• **TO BE DONE**: Edit the entries below so that each "collectors" becomes "collected by", and leave everything else unchanged.

╭─ DATASET

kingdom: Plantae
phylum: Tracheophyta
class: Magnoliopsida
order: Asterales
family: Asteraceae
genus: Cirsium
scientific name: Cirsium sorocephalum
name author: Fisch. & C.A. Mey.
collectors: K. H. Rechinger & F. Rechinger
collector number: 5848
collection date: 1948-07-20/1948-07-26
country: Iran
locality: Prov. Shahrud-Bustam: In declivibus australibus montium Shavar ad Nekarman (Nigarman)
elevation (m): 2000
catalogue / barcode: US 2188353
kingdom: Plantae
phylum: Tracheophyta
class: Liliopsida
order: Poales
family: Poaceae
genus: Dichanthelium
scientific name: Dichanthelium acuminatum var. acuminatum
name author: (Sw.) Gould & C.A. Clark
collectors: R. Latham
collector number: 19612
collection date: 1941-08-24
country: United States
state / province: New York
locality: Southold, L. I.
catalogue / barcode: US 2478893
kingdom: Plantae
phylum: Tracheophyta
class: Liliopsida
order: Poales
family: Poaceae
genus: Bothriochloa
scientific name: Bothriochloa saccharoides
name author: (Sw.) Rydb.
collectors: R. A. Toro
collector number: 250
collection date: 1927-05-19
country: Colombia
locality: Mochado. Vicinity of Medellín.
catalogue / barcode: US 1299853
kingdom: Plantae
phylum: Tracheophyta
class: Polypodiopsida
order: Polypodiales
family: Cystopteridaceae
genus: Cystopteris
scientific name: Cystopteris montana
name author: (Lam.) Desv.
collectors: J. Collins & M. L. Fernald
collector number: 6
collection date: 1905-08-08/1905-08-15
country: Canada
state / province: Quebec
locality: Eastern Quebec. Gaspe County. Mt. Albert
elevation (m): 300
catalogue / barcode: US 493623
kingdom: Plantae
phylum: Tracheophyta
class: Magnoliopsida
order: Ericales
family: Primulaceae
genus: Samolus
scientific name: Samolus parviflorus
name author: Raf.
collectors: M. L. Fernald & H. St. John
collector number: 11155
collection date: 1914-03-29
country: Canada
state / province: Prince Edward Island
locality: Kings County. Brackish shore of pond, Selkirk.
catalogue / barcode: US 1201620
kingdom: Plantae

╰─

• **CORRECT OUTPUT**:
kingdom: Plantae
phylum: Tracheophyta
class: Magnoliopsida
order: Asterales
family: Asteraceae
genus: Cirsium
scientific name: Cirsium sorocephalum
name author: Fisch. & C.A. Mey.
collected by: K. H. Rechinger & F. Rechinger
collector number: 5848
collection date: 1948-07-20/1948-07-26
country: Iran
locality: Prov. Shahrud-Bustam: In declivibus australibus montium Shavar ad Nekarman (Nigarman)
elevation (m): 2000
catalogue / barcode: US 2188353
kingdom: Plantae
phylum: Tracheophyta
class: Liliopsida
order: Poales
family: Poaceae
genus: Dichanthelium
scientific name: Dichanthelium acuminatum var. acuminatum
name author: (Sw.) Gould & C.A. Clark
collected by: R. Latham
collector number: 19612
collection date: 1941-08-24
country: United States
state / province: New York
locality: Southold, L. I.
catalogue / barcode: US 2478893
kingdom: Plantae
phylum: Tracheophyta
class: Liliopsida
order: Poales
family: Poaceae
genus: Bothriochloa
scientific name: Bothriochloa saccharoides
name author: (Sw.) Rydb.
collected by: R. A. Toro
collector number: 250
collection date: 1927-05-19
country: Colombia
locality: Mochado. Vicinity of Medellín.
catalogue / barcode: US 1299853
kingdom: Plantae
phylum: Tracheophyta
class: Polypodiopsida
order: Polypodiales
family: Cystopteridaceae
genus: Cystopteris
scientific name: Cystopteris montana
name author: (Lam.) Desv.
collected by: J. Collins & M. L. Fernald
collector number: 6
collection date: 1905-08-08/1905-08-15
country: Canada
state / province: Quebec
locality: Eastern Quebec. Gaspe County. Mt. Albert
elevation (m): 300
catalogue / barcode: US 493623
kingdom: Plantae
phylum: Tracheophyta
class: Magnoliopsida
order: Ericales
family: Primulaceae
genus: Samolus
scientific name: Samolus parviflorus
name author: Raf.
collected by: M. L. Fernald & H. St. John
collector number: 11155
collection date: 1914-03-29
country: Canada
state / province: Prince Edward Island
locality: Kings County. Brackish shore of pond, Selkirk.
catalogue / barcode: US 1201620
kingdom: Plantae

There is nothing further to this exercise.